Nu niet is komen vast te staan dat appellante in strijd met artikel 5 van de Verordening 852/2004 heeft gehandeld omdat zij de procedure uit het handboek niet heeft nageleefd, ontbreekt de grondslag voor de uitgevoerde aanvullende controles en heeft verweerder ten onrechte hiervoor bedragen bij appellante in rekening gebracht.
6. Het beroep is gegrond. Het College zal het bestreden besluit vernietigen en zal de primaire besluiten herroepen voor zover verweerder bedragen voor aanvullende controles in rekening heeft gebracht.
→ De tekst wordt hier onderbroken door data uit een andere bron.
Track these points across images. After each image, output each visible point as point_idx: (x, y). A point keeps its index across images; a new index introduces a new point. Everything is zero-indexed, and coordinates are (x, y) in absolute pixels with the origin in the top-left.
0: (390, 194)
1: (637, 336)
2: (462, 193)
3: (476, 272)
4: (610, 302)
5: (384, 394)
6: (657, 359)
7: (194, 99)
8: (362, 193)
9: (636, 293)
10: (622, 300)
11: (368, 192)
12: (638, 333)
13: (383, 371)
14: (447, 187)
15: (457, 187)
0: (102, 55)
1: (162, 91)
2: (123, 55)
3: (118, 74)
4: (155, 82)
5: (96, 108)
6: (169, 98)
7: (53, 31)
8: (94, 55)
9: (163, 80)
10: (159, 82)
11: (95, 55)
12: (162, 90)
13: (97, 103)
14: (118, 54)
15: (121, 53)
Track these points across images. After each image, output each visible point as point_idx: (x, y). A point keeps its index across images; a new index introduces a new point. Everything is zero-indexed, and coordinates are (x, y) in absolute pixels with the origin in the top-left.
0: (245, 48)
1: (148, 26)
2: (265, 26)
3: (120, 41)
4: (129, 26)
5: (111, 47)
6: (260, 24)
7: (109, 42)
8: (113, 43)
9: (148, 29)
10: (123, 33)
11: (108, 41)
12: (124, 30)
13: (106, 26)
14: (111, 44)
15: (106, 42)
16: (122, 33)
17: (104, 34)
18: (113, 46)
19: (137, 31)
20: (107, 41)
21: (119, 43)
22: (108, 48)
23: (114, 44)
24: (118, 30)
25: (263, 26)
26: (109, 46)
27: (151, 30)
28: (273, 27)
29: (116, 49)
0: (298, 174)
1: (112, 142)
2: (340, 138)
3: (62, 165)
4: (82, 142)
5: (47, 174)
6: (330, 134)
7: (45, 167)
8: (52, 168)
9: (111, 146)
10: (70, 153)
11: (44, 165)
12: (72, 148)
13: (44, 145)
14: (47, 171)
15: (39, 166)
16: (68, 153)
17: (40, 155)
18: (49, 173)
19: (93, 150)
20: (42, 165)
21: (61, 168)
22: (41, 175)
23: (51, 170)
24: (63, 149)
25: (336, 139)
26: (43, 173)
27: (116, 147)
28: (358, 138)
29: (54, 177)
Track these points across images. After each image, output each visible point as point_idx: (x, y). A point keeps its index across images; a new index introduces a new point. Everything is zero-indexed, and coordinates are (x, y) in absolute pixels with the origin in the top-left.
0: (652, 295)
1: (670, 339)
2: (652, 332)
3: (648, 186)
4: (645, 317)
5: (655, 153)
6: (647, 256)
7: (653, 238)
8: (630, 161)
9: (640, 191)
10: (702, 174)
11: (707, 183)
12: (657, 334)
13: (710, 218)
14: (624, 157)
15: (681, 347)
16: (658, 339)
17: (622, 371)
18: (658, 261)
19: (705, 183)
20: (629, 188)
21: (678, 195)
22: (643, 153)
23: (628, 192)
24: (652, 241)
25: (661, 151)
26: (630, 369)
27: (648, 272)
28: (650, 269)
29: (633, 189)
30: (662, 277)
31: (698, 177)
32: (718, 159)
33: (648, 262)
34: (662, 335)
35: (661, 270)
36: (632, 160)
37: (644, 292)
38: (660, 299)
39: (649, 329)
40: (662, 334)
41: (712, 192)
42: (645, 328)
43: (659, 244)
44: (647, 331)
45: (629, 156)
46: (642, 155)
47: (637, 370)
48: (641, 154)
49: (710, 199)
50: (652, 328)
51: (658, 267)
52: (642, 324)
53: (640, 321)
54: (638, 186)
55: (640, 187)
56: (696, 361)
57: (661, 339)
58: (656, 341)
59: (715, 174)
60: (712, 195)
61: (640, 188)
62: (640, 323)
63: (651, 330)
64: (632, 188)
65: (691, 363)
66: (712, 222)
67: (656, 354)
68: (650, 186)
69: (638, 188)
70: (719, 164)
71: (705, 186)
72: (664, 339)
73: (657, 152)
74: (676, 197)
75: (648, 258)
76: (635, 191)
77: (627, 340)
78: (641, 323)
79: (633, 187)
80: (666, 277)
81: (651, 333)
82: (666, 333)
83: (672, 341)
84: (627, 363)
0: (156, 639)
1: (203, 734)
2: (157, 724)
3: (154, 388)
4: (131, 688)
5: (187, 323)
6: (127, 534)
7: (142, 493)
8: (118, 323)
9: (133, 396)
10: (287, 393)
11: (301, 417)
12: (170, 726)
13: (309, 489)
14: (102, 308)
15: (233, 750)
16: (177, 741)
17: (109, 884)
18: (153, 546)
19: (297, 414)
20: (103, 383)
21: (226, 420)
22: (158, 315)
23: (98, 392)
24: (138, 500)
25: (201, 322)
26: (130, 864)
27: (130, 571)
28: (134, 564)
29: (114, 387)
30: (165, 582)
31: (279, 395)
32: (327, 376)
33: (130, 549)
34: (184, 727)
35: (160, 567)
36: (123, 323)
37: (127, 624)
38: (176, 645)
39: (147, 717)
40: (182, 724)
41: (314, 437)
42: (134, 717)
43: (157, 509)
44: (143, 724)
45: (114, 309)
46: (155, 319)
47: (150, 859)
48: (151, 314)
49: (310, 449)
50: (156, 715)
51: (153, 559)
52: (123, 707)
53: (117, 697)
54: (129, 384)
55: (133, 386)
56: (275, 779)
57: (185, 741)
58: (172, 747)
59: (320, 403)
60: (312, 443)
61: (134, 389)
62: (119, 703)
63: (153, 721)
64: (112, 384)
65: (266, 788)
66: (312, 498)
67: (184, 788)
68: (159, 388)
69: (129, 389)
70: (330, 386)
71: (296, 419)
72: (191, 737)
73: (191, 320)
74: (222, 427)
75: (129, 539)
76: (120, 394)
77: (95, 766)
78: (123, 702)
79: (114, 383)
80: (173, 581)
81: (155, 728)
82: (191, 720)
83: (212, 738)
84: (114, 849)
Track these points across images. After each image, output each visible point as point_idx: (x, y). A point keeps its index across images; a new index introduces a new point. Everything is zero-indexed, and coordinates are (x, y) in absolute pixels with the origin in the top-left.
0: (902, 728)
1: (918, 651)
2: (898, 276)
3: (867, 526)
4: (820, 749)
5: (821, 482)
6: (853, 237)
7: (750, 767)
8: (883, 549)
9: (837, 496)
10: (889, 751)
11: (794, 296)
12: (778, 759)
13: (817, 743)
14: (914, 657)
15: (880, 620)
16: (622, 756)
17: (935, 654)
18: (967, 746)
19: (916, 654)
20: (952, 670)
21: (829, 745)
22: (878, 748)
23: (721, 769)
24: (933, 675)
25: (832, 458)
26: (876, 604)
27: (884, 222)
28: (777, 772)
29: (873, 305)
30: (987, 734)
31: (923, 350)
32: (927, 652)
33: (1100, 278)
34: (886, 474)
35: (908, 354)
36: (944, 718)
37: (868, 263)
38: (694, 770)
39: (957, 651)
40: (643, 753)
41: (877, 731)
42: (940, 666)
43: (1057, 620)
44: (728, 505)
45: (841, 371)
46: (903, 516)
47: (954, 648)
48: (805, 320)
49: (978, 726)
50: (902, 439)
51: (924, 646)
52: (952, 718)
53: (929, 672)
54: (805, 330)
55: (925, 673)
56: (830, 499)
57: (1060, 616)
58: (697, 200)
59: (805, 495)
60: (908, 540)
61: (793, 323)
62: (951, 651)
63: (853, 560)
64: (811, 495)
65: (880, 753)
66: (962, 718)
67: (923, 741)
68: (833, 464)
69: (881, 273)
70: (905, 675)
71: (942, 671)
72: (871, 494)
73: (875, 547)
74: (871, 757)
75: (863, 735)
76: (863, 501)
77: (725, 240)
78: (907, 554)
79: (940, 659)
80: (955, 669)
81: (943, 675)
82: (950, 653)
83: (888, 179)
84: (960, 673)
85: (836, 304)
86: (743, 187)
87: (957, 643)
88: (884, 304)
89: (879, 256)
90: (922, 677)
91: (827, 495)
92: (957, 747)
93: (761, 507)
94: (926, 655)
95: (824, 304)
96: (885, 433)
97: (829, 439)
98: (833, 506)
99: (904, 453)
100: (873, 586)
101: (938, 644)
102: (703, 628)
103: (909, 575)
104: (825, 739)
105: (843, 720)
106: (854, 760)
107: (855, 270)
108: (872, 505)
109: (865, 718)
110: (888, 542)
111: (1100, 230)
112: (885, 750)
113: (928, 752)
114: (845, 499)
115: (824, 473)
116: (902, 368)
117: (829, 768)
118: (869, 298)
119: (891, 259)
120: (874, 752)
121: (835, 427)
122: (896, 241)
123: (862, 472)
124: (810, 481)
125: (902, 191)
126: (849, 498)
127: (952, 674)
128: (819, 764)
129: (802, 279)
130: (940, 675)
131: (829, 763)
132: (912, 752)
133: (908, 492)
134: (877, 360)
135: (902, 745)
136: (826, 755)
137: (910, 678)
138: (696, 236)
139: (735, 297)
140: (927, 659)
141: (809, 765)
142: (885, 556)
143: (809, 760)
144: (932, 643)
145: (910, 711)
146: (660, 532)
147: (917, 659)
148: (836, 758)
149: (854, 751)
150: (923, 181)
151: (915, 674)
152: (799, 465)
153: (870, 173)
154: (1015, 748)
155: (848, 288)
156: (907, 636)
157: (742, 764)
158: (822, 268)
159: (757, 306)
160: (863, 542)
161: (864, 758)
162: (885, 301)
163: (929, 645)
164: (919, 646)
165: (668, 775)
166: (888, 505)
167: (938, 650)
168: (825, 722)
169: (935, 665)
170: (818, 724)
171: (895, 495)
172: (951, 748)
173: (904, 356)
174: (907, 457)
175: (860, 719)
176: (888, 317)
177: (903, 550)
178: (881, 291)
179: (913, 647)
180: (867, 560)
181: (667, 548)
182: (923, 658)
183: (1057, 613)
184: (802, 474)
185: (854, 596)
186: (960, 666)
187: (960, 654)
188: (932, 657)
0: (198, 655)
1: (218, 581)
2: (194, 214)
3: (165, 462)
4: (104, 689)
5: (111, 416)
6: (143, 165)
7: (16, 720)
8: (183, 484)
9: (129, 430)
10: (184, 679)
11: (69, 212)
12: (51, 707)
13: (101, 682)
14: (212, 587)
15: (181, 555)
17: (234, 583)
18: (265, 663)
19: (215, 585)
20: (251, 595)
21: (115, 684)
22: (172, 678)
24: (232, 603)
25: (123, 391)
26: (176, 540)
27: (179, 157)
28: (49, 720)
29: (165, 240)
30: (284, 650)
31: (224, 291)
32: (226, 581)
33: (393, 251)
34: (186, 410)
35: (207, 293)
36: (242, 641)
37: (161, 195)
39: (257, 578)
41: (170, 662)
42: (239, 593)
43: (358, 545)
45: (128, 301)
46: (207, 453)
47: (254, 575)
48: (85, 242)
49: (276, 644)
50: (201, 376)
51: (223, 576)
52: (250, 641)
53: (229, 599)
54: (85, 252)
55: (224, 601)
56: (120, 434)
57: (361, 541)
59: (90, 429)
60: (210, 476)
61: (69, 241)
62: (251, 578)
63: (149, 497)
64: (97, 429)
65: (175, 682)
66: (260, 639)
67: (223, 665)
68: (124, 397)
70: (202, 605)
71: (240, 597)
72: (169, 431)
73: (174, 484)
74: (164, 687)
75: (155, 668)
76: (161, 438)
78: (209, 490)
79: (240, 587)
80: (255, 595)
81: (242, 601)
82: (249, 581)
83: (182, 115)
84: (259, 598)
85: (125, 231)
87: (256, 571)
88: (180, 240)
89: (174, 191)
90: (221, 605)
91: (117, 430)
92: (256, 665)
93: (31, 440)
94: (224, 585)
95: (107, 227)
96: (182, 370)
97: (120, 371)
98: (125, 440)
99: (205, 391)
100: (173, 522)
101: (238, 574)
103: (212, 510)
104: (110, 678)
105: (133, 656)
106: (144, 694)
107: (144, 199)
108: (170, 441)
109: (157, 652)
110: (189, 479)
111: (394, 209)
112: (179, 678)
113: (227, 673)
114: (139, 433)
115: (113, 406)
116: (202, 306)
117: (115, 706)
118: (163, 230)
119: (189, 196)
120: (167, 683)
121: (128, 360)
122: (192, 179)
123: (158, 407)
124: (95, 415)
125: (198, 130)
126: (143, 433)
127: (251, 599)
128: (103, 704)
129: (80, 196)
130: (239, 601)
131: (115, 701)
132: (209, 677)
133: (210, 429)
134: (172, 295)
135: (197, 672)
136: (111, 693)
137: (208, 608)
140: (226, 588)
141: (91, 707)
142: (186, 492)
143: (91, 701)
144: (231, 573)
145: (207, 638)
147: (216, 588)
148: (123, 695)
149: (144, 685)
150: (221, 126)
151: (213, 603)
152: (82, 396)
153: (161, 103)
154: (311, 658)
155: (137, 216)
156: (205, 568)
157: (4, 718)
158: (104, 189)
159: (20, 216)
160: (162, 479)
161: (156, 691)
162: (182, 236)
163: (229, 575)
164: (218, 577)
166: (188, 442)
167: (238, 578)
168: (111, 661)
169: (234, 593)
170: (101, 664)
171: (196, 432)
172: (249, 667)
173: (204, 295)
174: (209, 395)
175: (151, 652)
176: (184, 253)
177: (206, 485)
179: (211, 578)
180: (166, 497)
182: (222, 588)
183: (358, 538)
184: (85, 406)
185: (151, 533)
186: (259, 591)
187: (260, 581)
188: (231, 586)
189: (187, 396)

Het College gaat ervan uit dat verweerder ter uitvoering van de uitspraak nieuwe facturen stuurt waarin de kosten voor de aanvullende controles aan appellante worden gecrediteerd.
7. Het College veroordeelt verweerder in de door appellante gemaakte proceskosten. Deze kosten stelt het College op grond van het Besluit proceskosten bestuursrecht voor de door een derde beroepsmatig verleende rechtsbijstand vast op € 980,- (1 punt voor het indienen van het beroepschrift, 1 punt voor het verschijnen ter zitting met een waarde per punt van € 490,- en een wegingsfactor 1).
.

Beslissing

Het College:
  • verklaart het beroep gegrond;
  • vernietigt het bestreden besluit;
  • herroept de primaire besluiten voor zover bedragen in rekening gebracht zijn voor aanvullende controles;
  • bepaalt dat deze uitspraak in de plaats treedt van het vernietigde bestreden besluit ;
  • draagt verweerder op het betaalde griffierecht van € 328,- aan appellante te vergoeden;
- veroordeelt verweerder in de proceskosten van appellante tot een bedrag van € 980,-.
Deze uitspraak is gedaan door mr. J. Schukking, mr. E. Dijt en mr. H.L. van der Beek, in aanwezigheid van mr. G.J.P. Leuverink, griffier. De beslissing is in het openbaar uitgesproken op 28 april 2015.